Бьякуя рассеянно прикинул, что дистанция между ними теперь составляла жалкие сантиметры. Ичиго его не касался, но от него и вправду жарило, словно от печки. Теперь один его бок облизывало тепло от костра, а другой — от тела Ичиго.
С одной стороны, наглое вмешательство в его личное пространство казалось возмутительным, а с другой — этого пространства для Ичиго не существовало и раньше, а сейчас и подавно. К этому не стоило и нельзя было привыкать.
Бьякуя понял, что поспешил порадоваться хоть какому-то соблюдению рамок, когда Ичиго тронул его лоб и нахмурился:
— Да тебя лихорадит.
От его внимания хотелось отмахнуться и отказаться, но, вспомнив, что лишь несколько часов назад пообещал себе его не отталкивать, Бьякуя лишь аккуратно отвёл его ладонь в сторону.
— К утру приду в норму.
— Угу, — явно ему не поверив, неопределённо хмыкнул Ичиго. — Ещё и руки такие ледяные.

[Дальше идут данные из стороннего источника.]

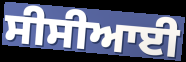
ਸੀਸੀਆਈ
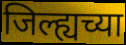
जिल्ह्यच्या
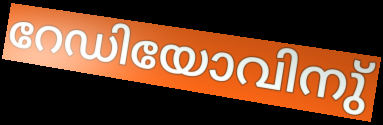
റേഡിയോവിനു്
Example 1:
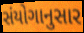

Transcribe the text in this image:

સંયોગાનુસાર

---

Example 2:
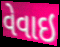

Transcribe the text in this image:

વેવાઇ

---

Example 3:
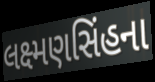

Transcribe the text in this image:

લક્ષ્મણસિંહના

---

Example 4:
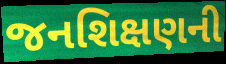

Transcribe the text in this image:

જનશિક્ષણની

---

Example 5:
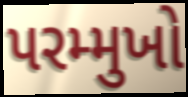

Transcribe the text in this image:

પરમ્મુખો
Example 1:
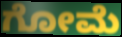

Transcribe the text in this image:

ಗೋಮೆ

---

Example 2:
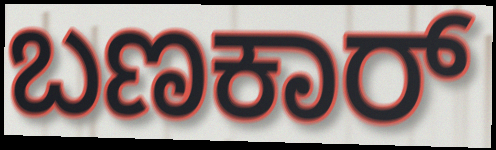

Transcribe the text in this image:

ಬಣಕಾರ್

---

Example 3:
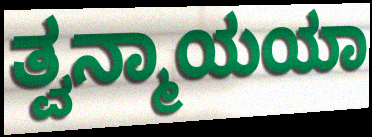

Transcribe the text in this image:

ತ್ವನ್ಮಾಯಯಾ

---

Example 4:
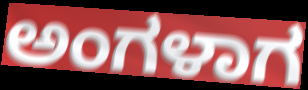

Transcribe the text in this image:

ಅಂಗಳಾಗ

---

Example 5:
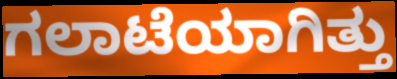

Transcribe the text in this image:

ಗಲಾಟೆಯಾಗಿತ್ತು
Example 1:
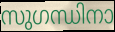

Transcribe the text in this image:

സുഗന്ധിനാ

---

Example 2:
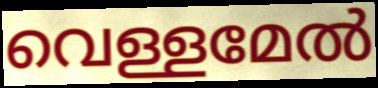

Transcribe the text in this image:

വെള്ളമേൽ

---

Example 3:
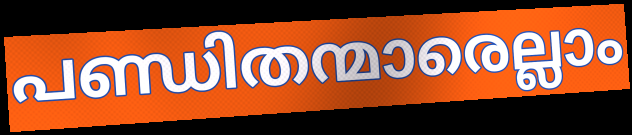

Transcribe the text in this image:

പണ്ഡിതന്മാരെല്ലാം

Заметив это, тот не упустил возможность обнять его пальцы своими. Ладони у Ичиго были горячими и сухими, чуть крупнее, чем у Бьякуи. Тот не делал ничего сверх меры, просто растирал, сжимал и грел, но у Бьякуи сложилось впечатление, что тепло досталось не только рукам, а ему всему — скатилось от затылка по позвоночнику к ступням, разлилось в груди.

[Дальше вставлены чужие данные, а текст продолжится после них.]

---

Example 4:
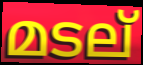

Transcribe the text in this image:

മടല്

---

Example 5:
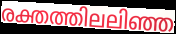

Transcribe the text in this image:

രക്തത്തിലലിഞ്ഞ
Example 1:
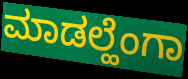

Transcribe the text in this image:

ಮಾಡಲ್ಹೆಂಗಾ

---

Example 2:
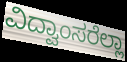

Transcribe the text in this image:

ವಿದ್ವಾಂಸರೆಲ್ಲಾ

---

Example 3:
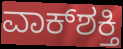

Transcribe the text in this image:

ವಾಕ್‌ಶಕ್ತಿ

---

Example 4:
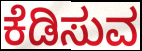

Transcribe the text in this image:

ಕೆಡಿಸುವ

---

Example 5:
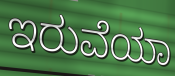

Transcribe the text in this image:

ಇರುವೆಯಾ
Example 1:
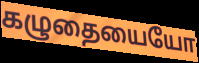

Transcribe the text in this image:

கழுதையையோ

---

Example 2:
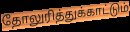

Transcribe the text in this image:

தோலுரித்துக்காட்டும்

— Это лишнее, — прикрыв глаза, заявил он. Вопреки словам, его тело понемногу отпускало сковавшее до этого напряжение.
Должно быть, Ичиго тоже обратил на это внимание и потому не стал ничего отвечать. Вместо этого тот сосредоточился на его ладонях — бережно разминал пальцы и внутреннюю сторону, гладил запястья. В один момент будто бы даже поднёс их к лицу — Бьякуя почувствовал щекотку его дыхания на коже, но ощущение быстро исчезло.

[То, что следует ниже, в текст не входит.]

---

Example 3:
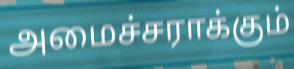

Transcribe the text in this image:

அமைச்சராக்கும்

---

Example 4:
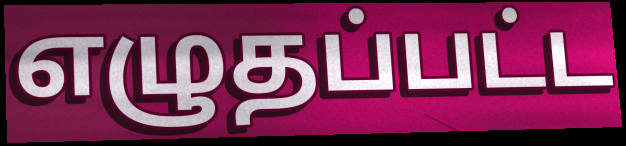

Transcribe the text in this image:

எழுதப்பட்ட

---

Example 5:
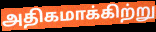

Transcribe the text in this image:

அதிகமாக்கிற்று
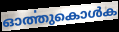
ഓൎത്തുകൊൾക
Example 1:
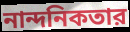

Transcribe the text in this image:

নান্দনিকতার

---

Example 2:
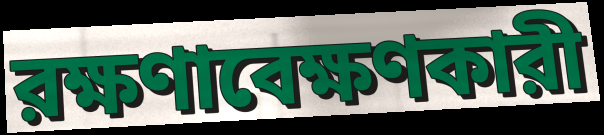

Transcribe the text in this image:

রক্ষণাবেক্ষণকারী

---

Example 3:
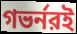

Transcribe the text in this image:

গভর্নরই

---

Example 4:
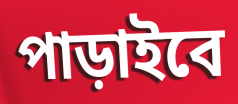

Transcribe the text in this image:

পাড়াইবে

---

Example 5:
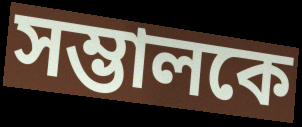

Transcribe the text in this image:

সম্ভালকে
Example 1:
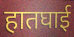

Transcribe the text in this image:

हातघाई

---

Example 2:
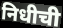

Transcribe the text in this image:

निधीची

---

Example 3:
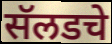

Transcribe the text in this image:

सॅलडचे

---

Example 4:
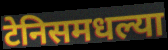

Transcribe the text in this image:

टेनिसमधल्या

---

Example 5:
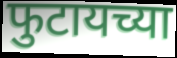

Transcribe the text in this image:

फुटायच्या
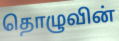
தொழுவின்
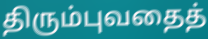
திரும்புவதைத்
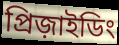
প্রিজ়াইডিং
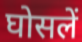
घोसलें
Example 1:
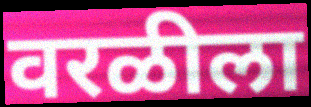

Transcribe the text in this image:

वरळीला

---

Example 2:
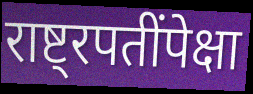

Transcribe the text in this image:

राष्ट्रपतींपेक्षा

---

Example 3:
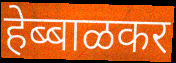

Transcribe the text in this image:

हेब्बाळकर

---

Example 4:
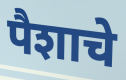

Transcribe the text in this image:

पैशाचे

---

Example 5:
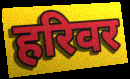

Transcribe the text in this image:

हरिवर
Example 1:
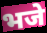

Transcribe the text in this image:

भजे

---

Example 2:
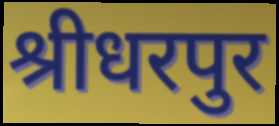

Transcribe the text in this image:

श्रीधरपुर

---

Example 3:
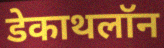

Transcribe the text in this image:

डेकाथलॉन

— Это шрамы у тебя на руках? — негромко, почти шёпотом спросил Ичиго. — Так много.
Всё-таки присматривался. На глаз их действительно сложно было обнаружить, зато не составляло труда на ощупь. Тончайшие шрамы усыпали его ладони и предплечья, чуть реже встречались на других частях тела.
— От Сенбонзакуры, — объяснил Бьякуя. — Овладеть ей получилось не сразу.
— Ты поэтому обычно носишь перчатки?
Бьякуя не удержался и взглянул на него. Ичиго смотрел в ответ внимательно, с ожиданием и искренним интересом. Тени от полуопущенных ресниц частоколом ложились на его чётко очерченные скулы, на одной из которых до сих пор темнел синяк.
— Я не стесняюсь шрамов, если ты об этом. Перчатки не имеют к ним никакого отношения. Они — просто символ, как заколка или хаори.
— Понял, — кивнул Ичиго и слабо улыбнулся. — Спасибо.
Даже когда его руки стали почти такими же горячими, Ичиго не спешил их отпускать. Бьякую же неожиданно для него самого разморило. Он привык спать очень чутко и был уверен, что спустя десятки одиноких лет не сможет расслабиться в присутствии другого человека, но, похоже, болезнь взяла своё, и в конце концов он сдался на милость сна.